The easiest method is to use the so called “spread” approach. This will work best on younger petitioners. Assume that the petitioner in the above example is 55 years old at the time of the settlement of the claim. He or she therefore has 10 years, or 520 weeks, before reaching retirement age of 65. Therefore, the settlement can be expressed as representing a payment of $106.50 per week for 520 weeks. This computes to only $426 per month.

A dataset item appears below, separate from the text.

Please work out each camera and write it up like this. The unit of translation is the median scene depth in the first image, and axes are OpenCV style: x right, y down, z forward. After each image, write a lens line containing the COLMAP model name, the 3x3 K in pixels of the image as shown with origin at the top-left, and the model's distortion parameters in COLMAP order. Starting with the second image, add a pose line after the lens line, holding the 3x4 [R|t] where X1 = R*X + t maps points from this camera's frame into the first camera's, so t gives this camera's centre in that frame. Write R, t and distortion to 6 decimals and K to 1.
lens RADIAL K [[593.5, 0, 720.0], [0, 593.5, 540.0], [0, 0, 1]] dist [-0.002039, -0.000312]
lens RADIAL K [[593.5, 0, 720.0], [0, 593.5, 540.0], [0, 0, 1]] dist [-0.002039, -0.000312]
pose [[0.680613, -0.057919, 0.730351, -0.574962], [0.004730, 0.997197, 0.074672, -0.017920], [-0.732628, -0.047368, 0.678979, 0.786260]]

If we assume that the client would be eligible for the maximum monthly Social Security benefit (approximately $1000 currently) he or she would be “receiving” $1,426 per month of combined benefits which is under the $1,600 allowed. No offset would occur.

Where the petitioner is older and/or the amount of settlement is large, a spread approach to age 65 may not be sufficient to avoid an offset. In that event, allocating some portion of the settlement for future medical expenses and vocational rehabilitation can be attempted. This, however, is closely scrutinized by Social Security and any such future medical or vocational expense must be documented at the time of settlement and preferably attached to the settlement contracts. The age of 75, or some other documental life expectancy can also be attempted but has been disallowed by the federal court in at least one reported case.

Failure to attempt to structure the settlement can result in considerable economic loss to the client. In the above example, failure to utilize the structured settlement language would cost this hypothetical client over $23,000 during the 46 month period in which the offset would be applied by the Social Security Administration ($276.92 x 4 = $1107.68. Subtracted from $1,600 leaves only $492.32 payable instead of $1,000, or a loss of $507.68 x 46 months = $23,353.28).

In my opinion, the workers’ compensation practitioner should consider possible Social Security offsets not only when the client has actually been awarded disability benefits by the Social Security Administration prior to the settlement of the workers’ compensation case, but also whenever the client has a sufficiently serious injury that he or she may become unable to work and become eligible for disability payments before the number of weeks represented by the settlement will elapse. Clients who are over the age of 50 or who have mental problems may be awarded disability benefits by the Social Security Administration even though they are not candidates for permanent total consideration by the Industrial Commission. It is recommended that the workers’ compensation attorney consult with an experienced Social Security practitioner before entering into settlement in such situations.